When the Community Is ‘Wrong’

As we have seen, input from the community works best when subjective matters are at stake; not so much so when it’s a matter of objective fact. The Handground founders experienced this first-hand when they were deciding on the gear ratio.

Most coffee grinders on the market have a vertical axle and no gears, with the handle mounted directly on top of the axle. Reason? Because it’s cheaper and easier to do—designing a gear box is a difficult process. The Handground grinder, however, had a side-mounted handle, which called for a gear box.

“Initially,” explains Daniel, “We thought we’d have a 2:1 gear ratio for the handle, since that’s what the community wanted.  Grinding coffee manually takes a long time, so the 2:1 ratio would give us a faster grind time—as long as it didn’t take too much effort to turn the handle. But when we tested it, we discovered it was indeed too hard to do physically, to turn the burr mill. When you double the gear ratio, you’re doubling the force required to turn the handle. So in this instance, what the community wanted wasn’t feasible, and we could say that objectively.”
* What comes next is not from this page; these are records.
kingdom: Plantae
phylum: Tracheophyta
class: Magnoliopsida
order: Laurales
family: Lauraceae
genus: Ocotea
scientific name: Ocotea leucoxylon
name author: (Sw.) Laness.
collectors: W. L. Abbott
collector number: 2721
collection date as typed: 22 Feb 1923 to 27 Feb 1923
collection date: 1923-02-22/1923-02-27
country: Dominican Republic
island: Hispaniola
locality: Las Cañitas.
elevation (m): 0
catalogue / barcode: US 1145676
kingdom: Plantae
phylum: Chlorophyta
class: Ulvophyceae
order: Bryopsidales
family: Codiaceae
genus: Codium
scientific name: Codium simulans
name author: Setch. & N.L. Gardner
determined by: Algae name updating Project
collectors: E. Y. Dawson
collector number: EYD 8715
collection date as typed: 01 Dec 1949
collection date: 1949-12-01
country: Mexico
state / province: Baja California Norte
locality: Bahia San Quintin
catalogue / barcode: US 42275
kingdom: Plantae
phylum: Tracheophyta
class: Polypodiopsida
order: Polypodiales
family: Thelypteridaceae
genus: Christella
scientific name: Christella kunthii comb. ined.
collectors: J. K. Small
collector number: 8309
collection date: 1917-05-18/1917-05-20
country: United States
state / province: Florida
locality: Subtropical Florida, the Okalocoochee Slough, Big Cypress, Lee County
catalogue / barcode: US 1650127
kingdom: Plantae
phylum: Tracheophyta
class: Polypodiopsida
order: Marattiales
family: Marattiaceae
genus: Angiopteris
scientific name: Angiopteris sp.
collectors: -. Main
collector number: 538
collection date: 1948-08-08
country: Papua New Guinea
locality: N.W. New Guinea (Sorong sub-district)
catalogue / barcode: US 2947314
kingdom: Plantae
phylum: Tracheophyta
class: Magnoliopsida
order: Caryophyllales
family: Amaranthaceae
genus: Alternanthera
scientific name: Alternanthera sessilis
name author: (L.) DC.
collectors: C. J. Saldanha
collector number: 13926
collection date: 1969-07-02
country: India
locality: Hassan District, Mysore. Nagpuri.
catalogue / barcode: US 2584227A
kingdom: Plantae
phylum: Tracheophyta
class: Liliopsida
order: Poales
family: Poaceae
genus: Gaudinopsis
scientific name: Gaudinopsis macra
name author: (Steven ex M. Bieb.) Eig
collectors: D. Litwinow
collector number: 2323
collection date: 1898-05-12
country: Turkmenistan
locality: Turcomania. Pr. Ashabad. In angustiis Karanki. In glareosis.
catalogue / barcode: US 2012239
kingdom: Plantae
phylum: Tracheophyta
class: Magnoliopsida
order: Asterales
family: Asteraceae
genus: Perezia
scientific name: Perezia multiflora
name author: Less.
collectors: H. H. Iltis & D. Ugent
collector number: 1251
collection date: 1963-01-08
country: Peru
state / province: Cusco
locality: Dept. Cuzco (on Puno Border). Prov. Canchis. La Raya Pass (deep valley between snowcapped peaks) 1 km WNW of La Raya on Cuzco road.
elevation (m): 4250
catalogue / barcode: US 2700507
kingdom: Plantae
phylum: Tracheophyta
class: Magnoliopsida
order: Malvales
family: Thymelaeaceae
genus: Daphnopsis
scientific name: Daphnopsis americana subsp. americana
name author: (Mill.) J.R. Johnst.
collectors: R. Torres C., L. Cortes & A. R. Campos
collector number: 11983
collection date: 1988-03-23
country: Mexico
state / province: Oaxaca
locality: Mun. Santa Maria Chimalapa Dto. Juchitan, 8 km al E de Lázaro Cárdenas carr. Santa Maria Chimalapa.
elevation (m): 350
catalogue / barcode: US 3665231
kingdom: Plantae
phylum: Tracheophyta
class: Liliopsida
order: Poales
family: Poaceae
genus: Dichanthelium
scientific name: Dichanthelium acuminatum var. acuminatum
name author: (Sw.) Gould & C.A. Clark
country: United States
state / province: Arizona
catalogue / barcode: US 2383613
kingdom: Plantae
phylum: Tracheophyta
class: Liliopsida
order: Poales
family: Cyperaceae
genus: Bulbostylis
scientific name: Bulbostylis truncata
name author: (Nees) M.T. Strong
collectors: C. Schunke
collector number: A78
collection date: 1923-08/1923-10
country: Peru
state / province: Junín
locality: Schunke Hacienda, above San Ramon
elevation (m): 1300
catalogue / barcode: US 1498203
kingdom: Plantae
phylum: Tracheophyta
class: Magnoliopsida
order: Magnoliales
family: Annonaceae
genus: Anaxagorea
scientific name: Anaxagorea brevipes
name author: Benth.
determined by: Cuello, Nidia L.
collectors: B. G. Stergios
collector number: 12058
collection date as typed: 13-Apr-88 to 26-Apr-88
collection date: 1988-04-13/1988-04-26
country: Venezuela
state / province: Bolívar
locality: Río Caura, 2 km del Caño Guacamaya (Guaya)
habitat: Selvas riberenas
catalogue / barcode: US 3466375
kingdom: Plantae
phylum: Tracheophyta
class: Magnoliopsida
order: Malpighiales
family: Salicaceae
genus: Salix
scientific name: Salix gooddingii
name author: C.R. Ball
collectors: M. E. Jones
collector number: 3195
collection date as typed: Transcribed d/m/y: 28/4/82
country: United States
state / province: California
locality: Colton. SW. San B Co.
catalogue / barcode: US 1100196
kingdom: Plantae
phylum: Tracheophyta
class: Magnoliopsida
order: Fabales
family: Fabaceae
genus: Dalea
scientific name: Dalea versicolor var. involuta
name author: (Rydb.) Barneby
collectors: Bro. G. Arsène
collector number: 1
Needless to say, Handground stuck with the 1:1 ratio.

handground coffee grinder
   

Another example of objective reality trumping community preference is the selection ring, a unique feature on this coffee grinder that allows you to select the coarseness level you want for your beans.

Daniel recalls owning a manual coffee grinder that had a “wingnut on threads” that you would spin, and that would raise and lower the mechanism to change the coarseness.  “The problem,” he says, “was that it took a bit too long to get it to just the right level and then, you couldn’t replicate the settings. You’d grind, adjust, grind, adjust again, and finally get it to the size you want, say for a pour-over, but then your roommate would come in and use it and change it to something else because he likes French press. You couldn’t save your settings.”

It struck Daniel and Brandon to replicate the concept of a camera lens, with its f/stop and millimeter rings that you could click into position. The community loved the idea, and asked for 20 different coarseness levels. Each step would give a 100-micron (0.1 mm) change in grind size. But in creating the prototype, the founders saw there wasn’t enough physical room for 20 steps, and the device would skip a step or two.

“We needed a good solid click,” says Daniel, “So we cut it down to 15 steps. And we told Team Handground about it. We told them the grinder’s going to have 15 not 20 steps and we explained why we made this decision. That kind of transparency seems to pass just fine with the community. Because they know it’s in their best interest.”

Passion and Community: a Natural Mix

Steve Jobs also once said, “Every good product I’ve ever seen is because a group of people cared deeply about making something wonderful that they and their friends wanted. They wanted to use it themselves.”

Passion, in other words, is priceless.

“I think that coffee is unique in the passion that people have for it,” says Daniel. “It would be hard to do a campaign like this for kitchen utensils. Brandon and I are also coffee fanatics. Coffee is this really deep rabbit hole and there’s so much to learn.”

Handground has certainly learned a lot from the community it has taken such great pains to nurture and grow. But all that effort has paid off in building a passionate customer base that feels directly invested in the products Handground makes and markets. And from what we can tell, the company has no intentions of letting that garden lay fallow.